Symphony No.3 in E flat (Eroica)
Overture Leonore No.1
Overture Leonore No.2
Philharmonia Orchestra conducted by Otto Klemperer
Reviewed by: Colin Anderson
Reviewed: March 2002
CD No: EMI CDM 5 67740 2
If asked to name the greatest examples of Klemperer conducting Beethoven, I would cite Fidelio (EMI) and the live ’Choral’ Symphony (Testament). I’m inclined to add this 1955 ’Eroica’. Mono it might be, and this is ruinous to Klemperer’s antiphonal violins (although their distinct parts are readily audible), for it commands attention from the very beginning. Klemperer’s sense of organic growth and structural delineation holds the listener in the same vice-like grip; Klemperer’s humanity allows the music to yield and affect the senses – architecture and sensibility balanced to noble cause.
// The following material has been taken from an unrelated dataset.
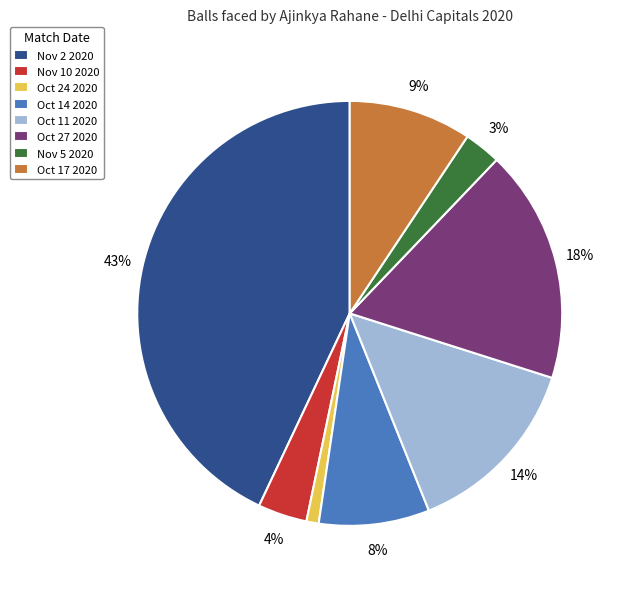

The Oct 24 2020 slice represents 1% of the pie. True or false?

True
Of course, Klemperer and the Philharmonia re-made their Eroica a few years later in stereo as part of a complete symphony cycle. Fine though that version is, it isn’t quite as untrammelled; here one is in the company of a driver absolutely secure of the route and with a sense of expression that is at once absolute and timeless. Although timings are similar – excepting the ’Funeral March’ that is two minutes longer in stereo – there is a sweep and logic in the earlier reading that is inexorable. The funeral oration here is as moving as it is stark.
Richard Osborne, in his booklet note, suggests that Klemperer’s omission of the exposition repeat is untypical and determined by not wanting an LP side-break during the ’Funeral March’. While it is true that Klemperer was usually generous with repeats in Beethoven, I have never heard an ’Eroica’ from him with the exposition repeated. This includes several ’pirate’ CDs of live performances where LP length would not have been an issue. In any case, one does not miss the repeat with Klemperer, his omission of it to do with ’interpretation’ than outside technicalities.
The overtures (1954) are dramatically relayed. Pregnant with atmosphere, their Fidelio-linked theatricality is vividly presented. The earlier Leonore No.1 offers a startling contrast of mobility with the stereo version, while No.2 never looks back in its thrilling trajectory to triumph.
Apart from a well-managed if ambience-changing edit at 9’05” come the ’false’ horn entry in the symphony’s first movement (what a place to cut and paste!), the Kingsway Hall sound is airy and detailed; certainly the woodwinds are always clear, and their clarity is a Klemperer hallmark.